FIFTY-EIGHT

Nedra

I PULLED.

And from the earth arose the dead.

They clawed their way out of the ground, their fingers broken stumps by the time they emerged from the red clay. They could not walk; they shambled. Their jaws were slack, their tongues fat and lolling, some eaten away by worms. I turned in circles, and I saw more and more, each of them drawn to me, to my power.

The wards Adelaide had placed on the graves—the iron rings—slowed the decomposition process, but the inevitable could not be put off forever. They were rotting. They were broken.

But they were standing.

And moving closer.

Hundreds—a thousand or more.

More, more, my blood sang.

The skin drooped under their eyes, sagging low, exposing the underside of their dull, red-rimmed eyeballs. Their faces were like melting wax. The one closest to me twitched its lips, spasming over the yellowed, dirt-encrusted teeth and white-pink gums. It made a grunting-moaning sound, nothing at all human or even animal-like, the sound akin to air being forced out of a bellows.

They waited. For my command.

Black, raw energy poured from my crucible. A spiderweb of black crept from my heart, down my shoulder, then spilled over my ghostly arm, forging an obsidian limb that felt more powerful than any muscle of flesh in my weak corporeal body.

“Ned?” Grey’s voice quaked. His fear was primal, based on the living’s anathema to death. The dead were nothing to fear. Flesh and bone were nothing.

Nothing at all next to my rage.

The dead all turned, as one, to face Bennum Wellebourne.

“Nedra,” he called, his voice high-pitched. “You don’t want to do this.”

I licked my lips. “Oh,” I breathed, my voice crackling with power. “But I do.”

I thought of my revenants, my beloved friends, who had been ripped apart, their flesh shredded, their bones splintered, their skulls fractured. My nostrils flared, remembering the sickly sweet and coppery smell of rotting meat that had once been a person. He had done that, I was sure of it now. He needed undead blood to open the box that held the crystal knife, and there had been gallons of it congealing on the black-and-white tiled floor.

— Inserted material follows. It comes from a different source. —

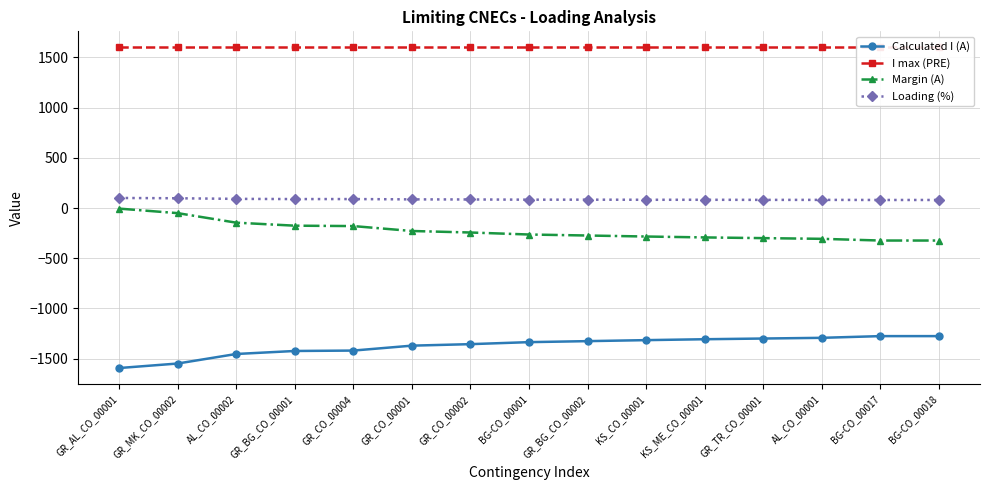

Between GR_BG_CO_00001 and GR_CO_00004, which is larger?

GR_CO_00004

It was this image that I pushed into the minds of the thousand dead plague victims. It was this idea.

They descended upon the Emperor’s body with cold, methodical glee.

His screams were quickly drowned out by the sound of flesh being torn from his bones with teeth and hands crooked like claws. My new revenants pulled at his arms and legs until they burst from the sockets. They rended his flesh. They trampled his rib cage, mangling the twisted heart, squishing the soft organs. They dug at his body like a dog digs in the sand, clawing through the gore, blood spattering in arcs through the air.

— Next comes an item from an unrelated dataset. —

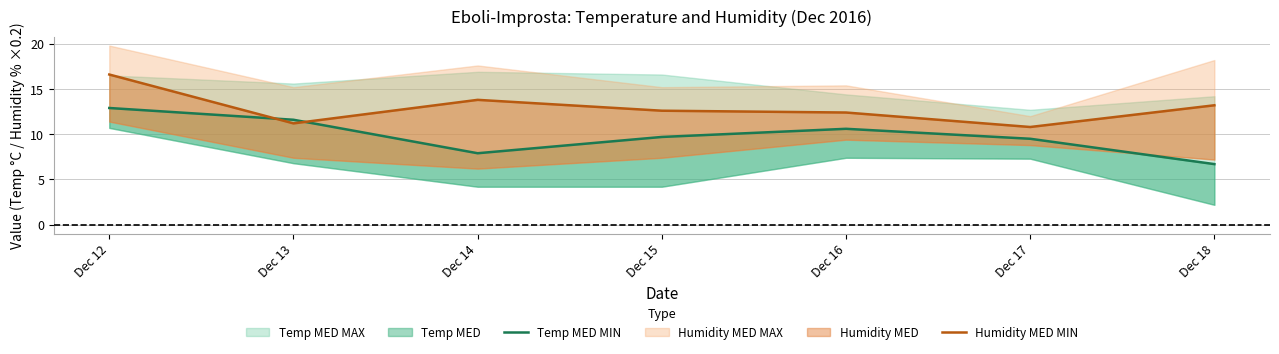

Reading left to right, extract all data points from this chart.

Temp MED MIN: 12.9	11.6	7.9	9.7	10.6	9.5	6.7
Humidity MED MIN: 16.6	11.2	13.8	12.6	12.4	10.8	13.2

It was done all too quickly. But it was done.

I breathed out a sigh, tilting my head back up to the darkening sky. “It’s over,” I said aloud.

And then I turned to Grey.

His head was cocked oddly, his eyes alight, a teeth-baring grin spread across his face. “You silly little girl,” Grey said in a voice that wasn’t entirely his own. “You think I can be killed? My soul is immortal. All I need is a body. Any body. And this one will do just fine.”